▶ **WHAT YOU WILL DO**:
Write out every line of text in the entries below without changing anything, and leave the pictures out of your answer.

:::::

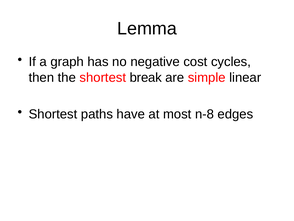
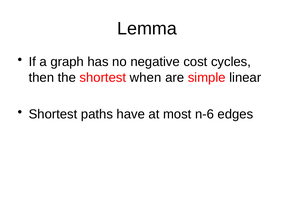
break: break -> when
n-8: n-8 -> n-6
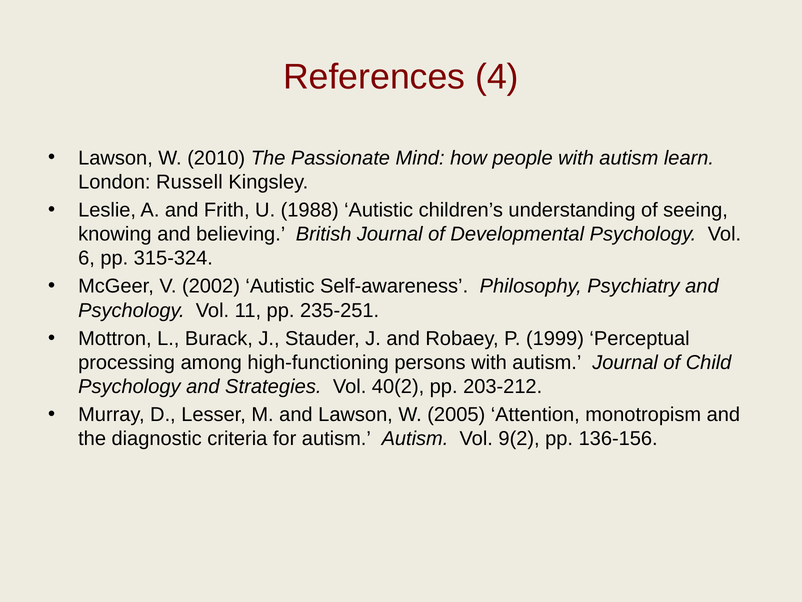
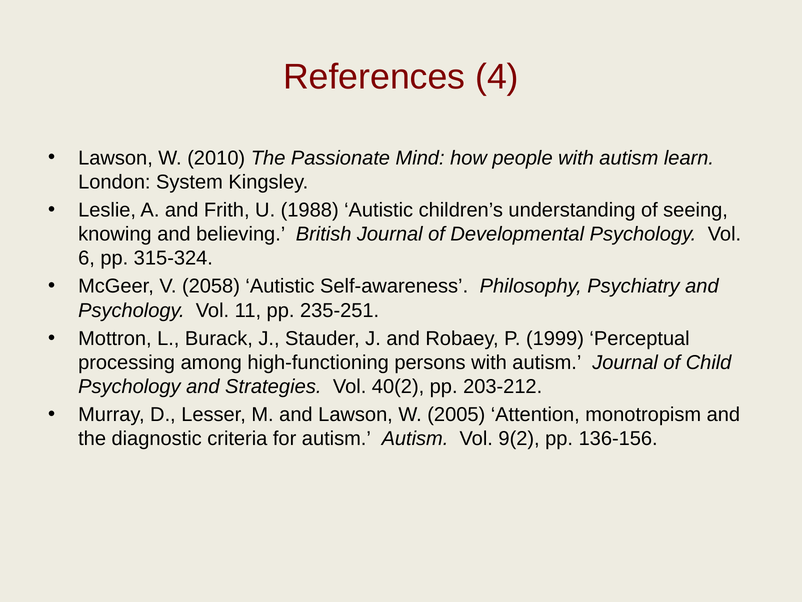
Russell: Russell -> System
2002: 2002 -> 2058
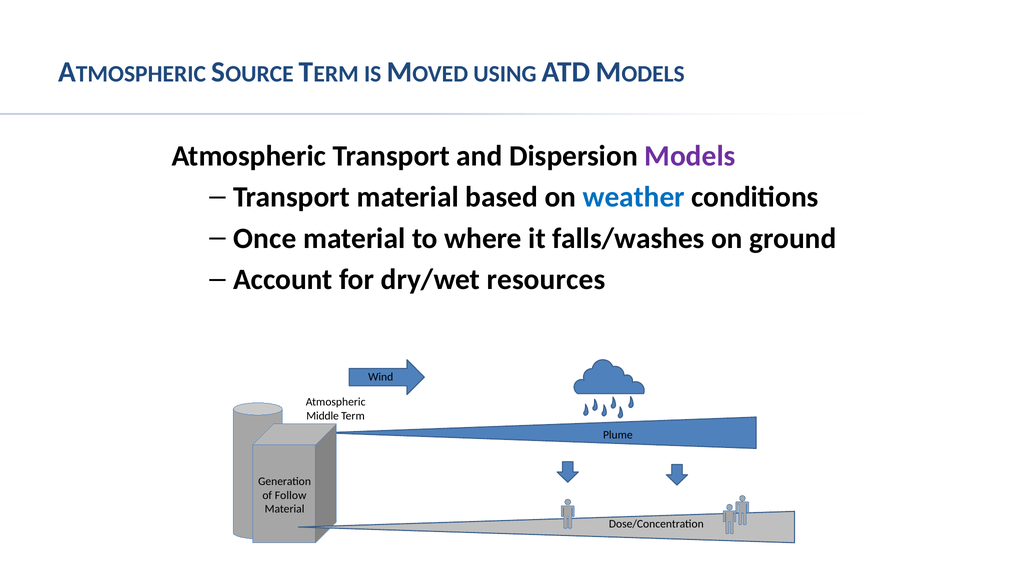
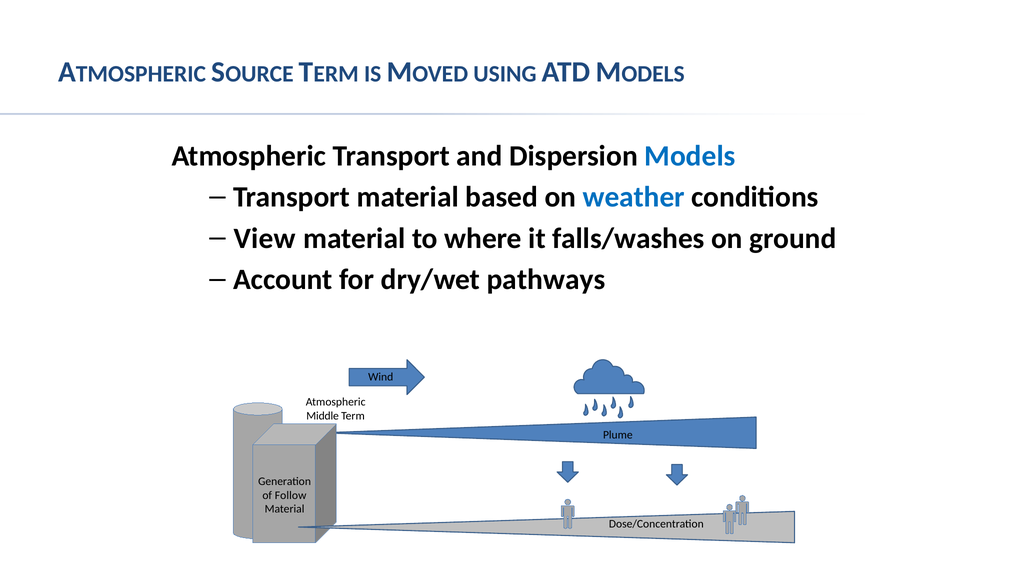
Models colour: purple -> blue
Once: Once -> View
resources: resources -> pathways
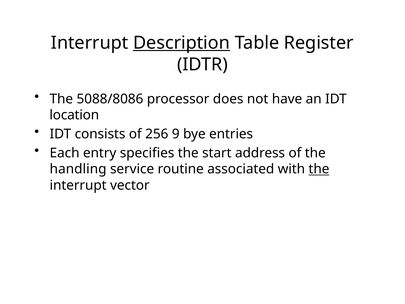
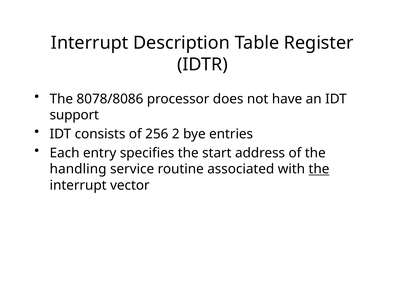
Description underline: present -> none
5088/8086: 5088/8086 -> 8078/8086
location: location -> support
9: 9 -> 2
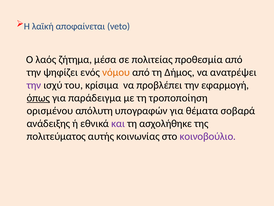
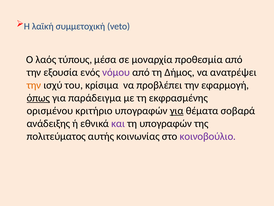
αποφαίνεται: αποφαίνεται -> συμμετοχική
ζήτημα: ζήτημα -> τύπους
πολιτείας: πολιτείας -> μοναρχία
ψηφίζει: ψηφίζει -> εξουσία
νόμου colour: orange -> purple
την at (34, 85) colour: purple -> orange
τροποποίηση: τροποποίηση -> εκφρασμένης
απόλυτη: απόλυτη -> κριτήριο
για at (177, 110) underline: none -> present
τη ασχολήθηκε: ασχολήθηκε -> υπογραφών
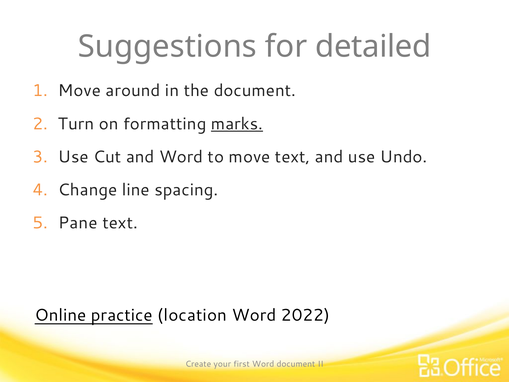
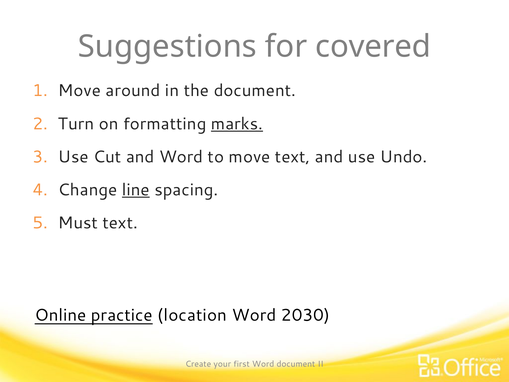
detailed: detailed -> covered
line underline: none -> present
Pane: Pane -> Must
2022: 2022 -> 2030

:::::

▶ **THE OUTPUT**:
break: break -> when
n-8: n-8 -> n-6
Russell: Russell -> System
2002: 2002 -> 2058
Models colour: purple -> blue
Once: Once -> View
resources: resources -> pathways
Description underline: present -> none
5088/8086: 5088/8086 -> 8078/8086
location: location -> support
9: 9 -> 2
αποφαίνεται: αποφαίνεται -> συμμετοχική
ζήτημα: ζήτημα -> τύπους
πολιτείας: πολιτείας -> μοναρχία
ψηφίζει: ψηφίζει -> εξουσία
νόμου colour: orange -> purple
την at (34, 85) colour: purple -> orange
τροποποίηση: τροποποίηση -> εκφρασμένης
απόλυτη: απόλυτη -> κριτήριο
για at (177, 110) underline: none -> present
τη ασχολήθηκε: ασχολήθηκε -> υπογραφών
detailed: detailed -> covered
line underline: none -> present
Pane: Pane -> Must
2022: 2022 -> 2030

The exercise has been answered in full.